È il sindacato FSP, insieme ad altre sigle, a portare alla luce la realtà che vive quotidianamente il personale della Questura di Padova. Lo fa attraverso dati raccolti tra giugno 2024 e febbraio 2025, emersi grazie all’accesso agli atti delle varie articolazioni interne. I numeri sono impietosi e pongono interrogativi non solo sull’efficienza, ma anche sul senso di alcune strategie operative.
L’impiego massiccio di agenti per il mantenimento dell’ordine pubblico – dagli stadi ai concerti, dalle manifestazioni ai cortei – è considerato inevitabile. Ma davvero si può continuare a distogliere personale da uffici già in sofferenza per garantire presidi nelle cosiddette “zone rosse”? A farne le spese sono reparti cruciali come l’Anticrimine (competente per daspo, codici rossi e antimafia), l’Immigrazione e la Divisione Passaporti e Licenze. Mentre le zone “rosse” sono sorvegliate, la microcriminalità si sposta altrove, dove i controlli sono carenti.
La situazione ha ricadute evidenti: nel luglio scorso, alcuni agenti dell’ufficio passaporti hanno accumulato oltre 200 ore di straordinario per gestire la stampa e consegna dei documenti. Nell’Anticrimine, su 25 operatori, la presenza media in ufficio è di soli 5-10 giorni al mese. Il resto del tempo è speso in altri servizi, spesso non pertinenti al loro incarico originario.
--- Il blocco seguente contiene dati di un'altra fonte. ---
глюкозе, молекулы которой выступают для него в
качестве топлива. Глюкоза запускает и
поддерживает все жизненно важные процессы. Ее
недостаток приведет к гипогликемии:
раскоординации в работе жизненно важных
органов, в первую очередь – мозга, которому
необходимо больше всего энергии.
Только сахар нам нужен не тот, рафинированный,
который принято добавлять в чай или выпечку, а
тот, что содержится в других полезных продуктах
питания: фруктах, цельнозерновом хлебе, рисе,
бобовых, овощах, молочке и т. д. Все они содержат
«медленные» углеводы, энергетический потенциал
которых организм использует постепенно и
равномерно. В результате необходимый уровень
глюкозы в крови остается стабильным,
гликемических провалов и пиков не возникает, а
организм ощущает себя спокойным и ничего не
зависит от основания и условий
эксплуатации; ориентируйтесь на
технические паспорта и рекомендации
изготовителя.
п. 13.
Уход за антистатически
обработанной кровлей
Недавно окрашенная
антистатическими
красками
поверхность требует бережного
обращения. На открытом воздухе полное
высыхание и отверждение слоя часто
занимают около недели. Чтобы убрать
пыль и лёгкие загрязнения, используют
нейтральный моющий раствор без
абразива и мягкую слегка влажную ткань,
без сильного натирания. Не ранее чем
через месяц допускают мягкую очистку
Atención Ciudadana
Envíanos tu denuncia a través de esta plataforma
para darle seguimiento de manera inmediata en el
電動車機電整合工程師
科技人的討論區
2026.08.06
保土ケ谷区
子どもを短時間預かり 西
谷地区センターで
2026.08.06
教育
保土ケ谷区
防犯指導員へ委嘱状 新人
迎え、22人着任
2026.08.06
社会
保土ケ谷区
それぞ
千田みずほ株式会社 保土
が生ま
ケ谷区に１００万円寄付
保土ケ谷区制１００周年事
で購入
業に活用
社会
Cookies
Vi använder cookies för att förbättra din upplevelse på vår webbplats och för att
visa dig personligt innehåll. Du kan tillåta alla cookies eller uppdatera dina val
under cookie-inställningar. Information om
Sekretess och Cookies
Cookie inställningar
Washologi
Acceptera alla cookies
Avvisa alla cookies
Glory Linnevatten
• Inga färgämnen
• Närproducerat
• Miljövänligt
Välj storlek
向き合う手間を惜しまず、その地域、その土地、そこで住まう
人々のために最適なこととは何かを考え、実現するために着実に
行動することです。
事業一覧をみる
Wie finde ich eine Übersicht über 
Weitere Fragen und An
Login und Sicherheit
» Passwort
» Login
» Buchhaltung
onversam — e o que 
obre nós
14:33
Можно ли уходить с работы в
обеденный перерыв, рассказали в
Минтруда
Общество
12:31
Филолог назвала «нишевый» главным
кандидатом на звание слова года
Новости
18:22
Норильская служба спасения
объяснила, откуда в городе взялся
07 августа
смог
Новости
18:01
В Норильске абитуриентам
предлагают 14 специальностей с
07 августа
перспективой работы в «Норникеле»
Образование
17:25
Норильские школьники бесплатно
Nel dettaglio, il periodo analizzato registra 137 cambi di turno retribuiti, 398 servizi di ordine pubblico concentrati tra Stazione e Portello, 218 servizi assegnati a un commissariato come Stanga con un organico minimo, e oltre 5.000 ore di straordinario solo nella Divisione P.A.S.I. (Passaporti, Licenze, Stranieri). E intanto i cittadini attendono: passaporti, porti d’armi, permessi – tutto rallenta, perché l’operatore è impegnato altrove.
Il quadro che emerge è quello di una gestione emergenziale diventata sistemica, dove lo straordinario è la regola e non l’eccezione. Dove i servizi “straordinari” sono diventati routine. Dove gli agenti sono costretti a sacrificare vita privata, salute e motivazione, per compensare una pianificazione giudicata "miopica e disorganica".
Secondo il sindacato, il rischio è chiaro: se non si inverte la rotta, tra un anno – il 10 aprile 2026 – non si celebrerà più la Festa della Polizia, ma il funerale della sicurezza pubblica, e con essa della dignità di chi quella sicurezza cerca ogni giorno di garantirla, senza mezzi né riconoscimenti adeguati.